Fig. 6.. h²SRS imaging unveils metabolic profile reprogramming in gemcitabine-treated or -resistant pancreatic cancer cells.

(A) Representative hSRS image, h²SRS mapped protein, carbohydrate, fatty acid, cholesterol, and nucleic acid images, as well as the merged image of metabolites mapping for gemcitabine-sensitive Mia Paca2 and resistant G3K cells treated with or without gemcitabine. Scale bar, 20 μm. Each channel has the same contrast and shares a color bar. The ranges of color bars are 0 to 250, 0 to 1.8, 0 to 0.4, 0 to 1.2, 0 to 6, and 0 to 0.05. (B) Quantitative analysis of h²SRS mapped signal of protein, carbohydrate, fatty acid, or cholesterol for Mia Paca2 and G3K with or without gemcitabine treatment. n = 83 to 105. The box in the violin plot indicates means ± SD. (C to E) Relative mRNA expression level of GLUT1 in Mia Paca2 and G3K cells treated with (D and E) or without (C) gemcitabine for 72 hours. (F and G) Dose-response curve to gemcitabine with or without supplemental 50 nM BAY-876 treatment for Mia Paca2 (F) and G3K (G) cells. (H to J) Relative mRNA expression level of GLUT1 in Mia Paca2 and G3K cells treated with (I and J) or without (H) gemcitabine for 72 hours. Data in all the bar charts (C to E and H to J) are shown as means + SD. (K and L) Dose-response curve to gemcitabine with or without supplemental 200 μM SSO treatment for Mia Paca2 (K) and G3K (L) cells. n = 3 for dose-response viability assay (F, G, K, and L). *P < 0.05, **P < 0.01, and ***P < 0.001.

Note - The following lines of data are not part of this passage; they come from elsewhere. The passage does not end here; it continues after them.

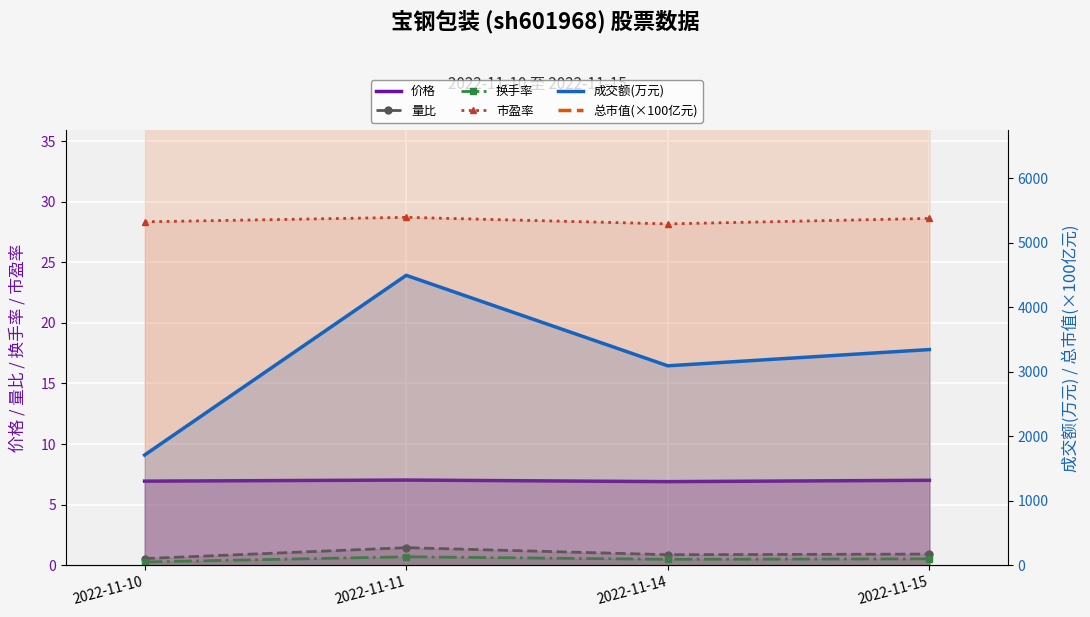

What is the highest value of the 换手率 series?

0.7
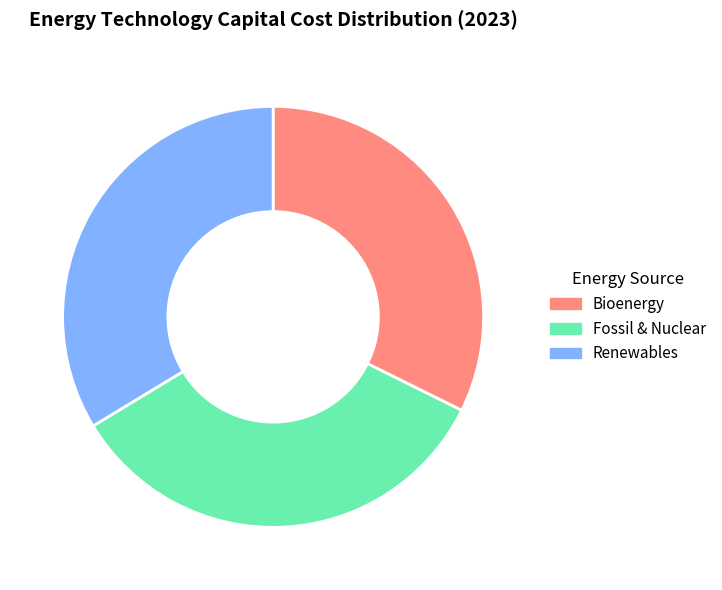

Approximately how many times larger is the value at Fossil & Nuclear compared to Bioenergy?

1.1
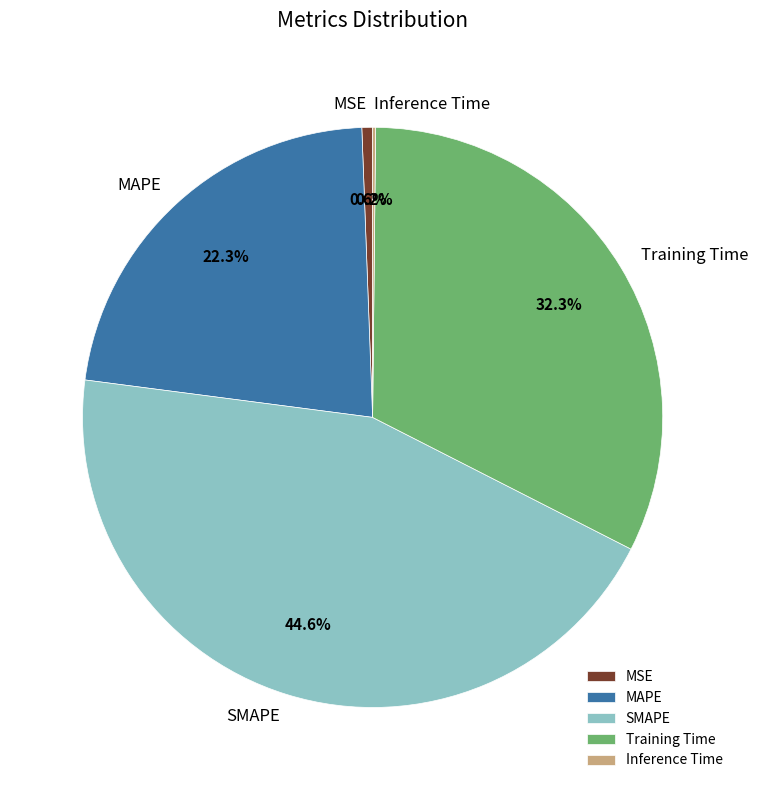

To the nearest percent, what is the average slice percentage?

20%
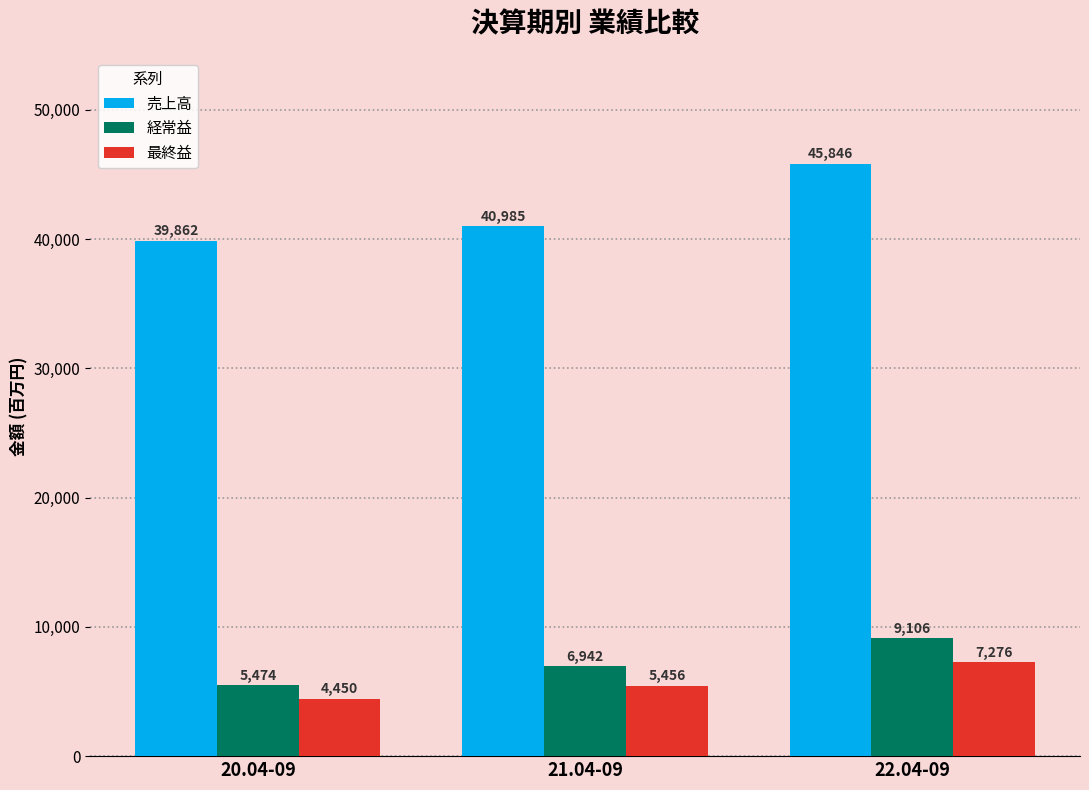

Is it true that 最終益 equals 1431 at 20.04-09?

False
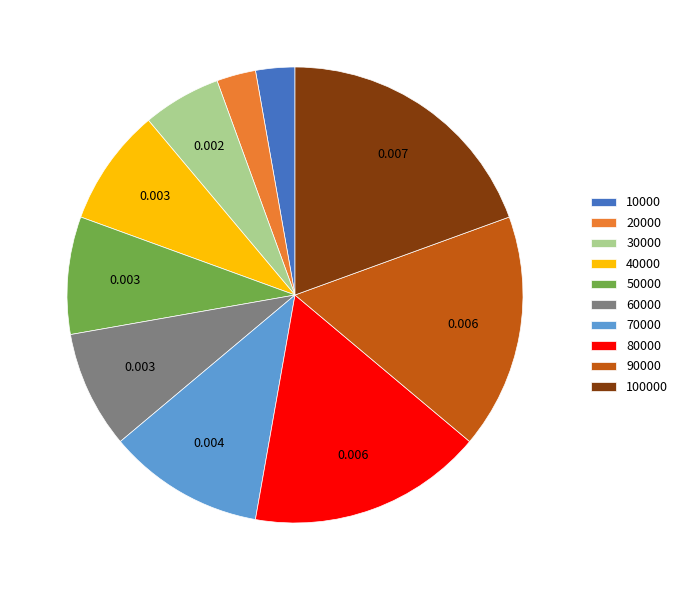

Do 90000 and 100000 together represent more than half of the pie?

No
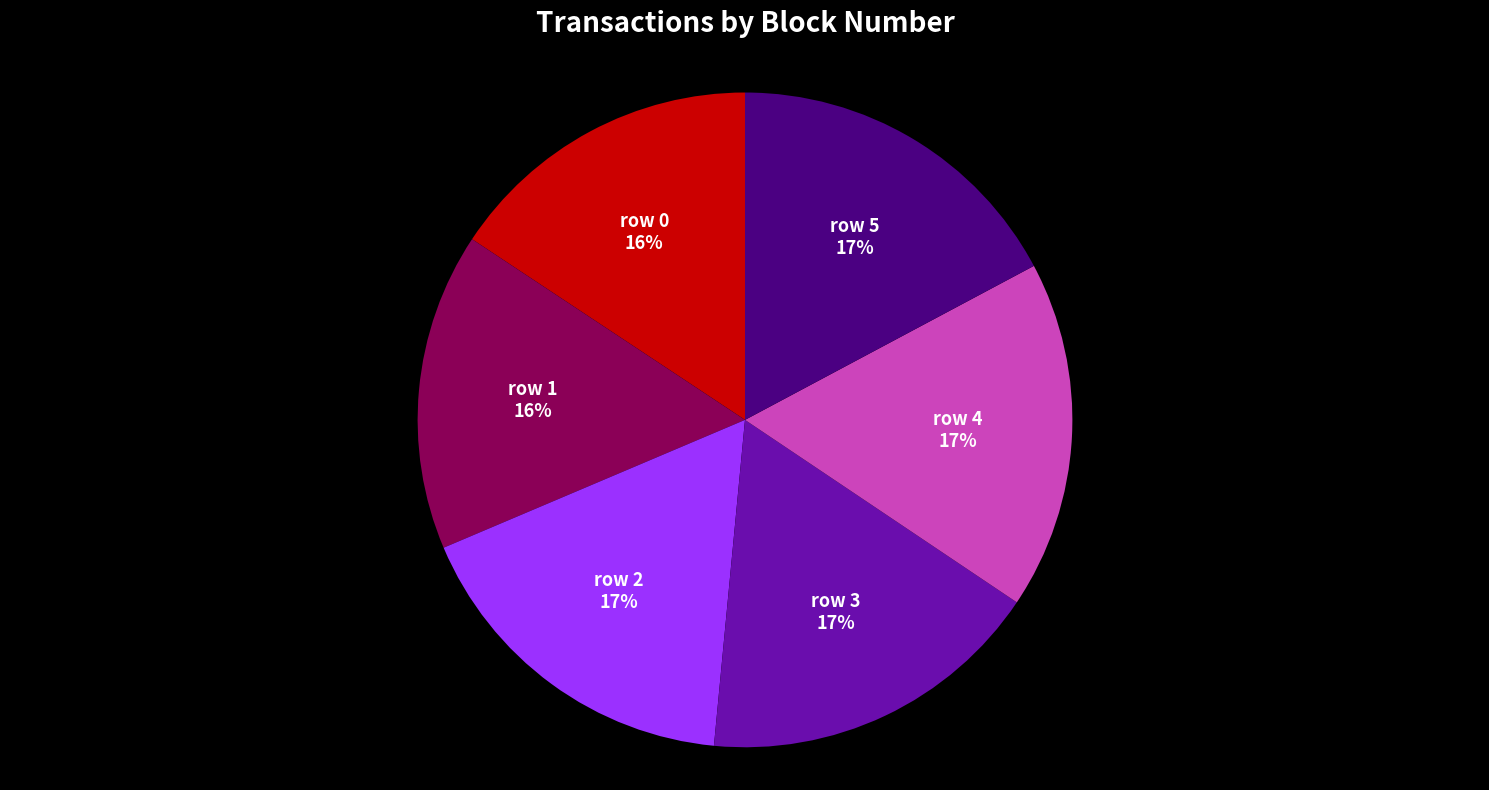

To the nearest percent, what is the combined percentage of row 5 and row 2?

34%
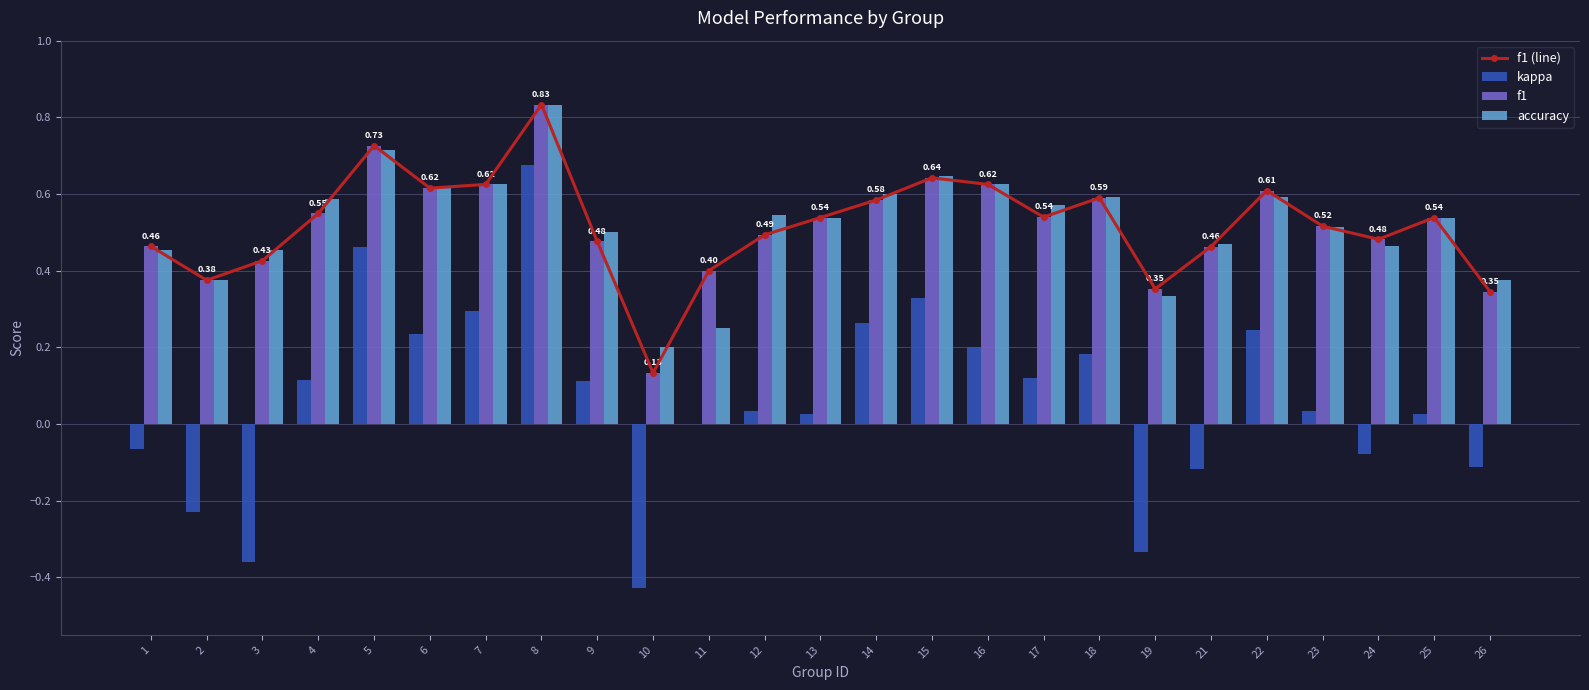

What is the maximum value for f1 (line)?

0.8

Fig. 7.. Single-cell–based 3D scatterplot reveals cancer cell metabolic profile reprogramming induced by chemotherapy.

(A) Three-dimensional scatterplots of h²SRS mapped carbohydrate, fatty acid, and cholesterol intensity for Mia Paca2 and G3K cell based on single-cell analysis. n = 94 to 106. (B) Three-dimensional scatterplots of h²SRS mapped carbohydrate, fatty acid, and cholesterol intensity for Mia Paca2 with or without gemcitabine treatment. n = 84 to 94. (C) Three-dimensional scatterplots of h²SRS mapped carbohydrate, fatty acid, and cholesterol intensity for U87 treated with or without cisplatin. n = 59 to 62. Each point represents a single cell, and the ellipsoids represent 80% of data coverage.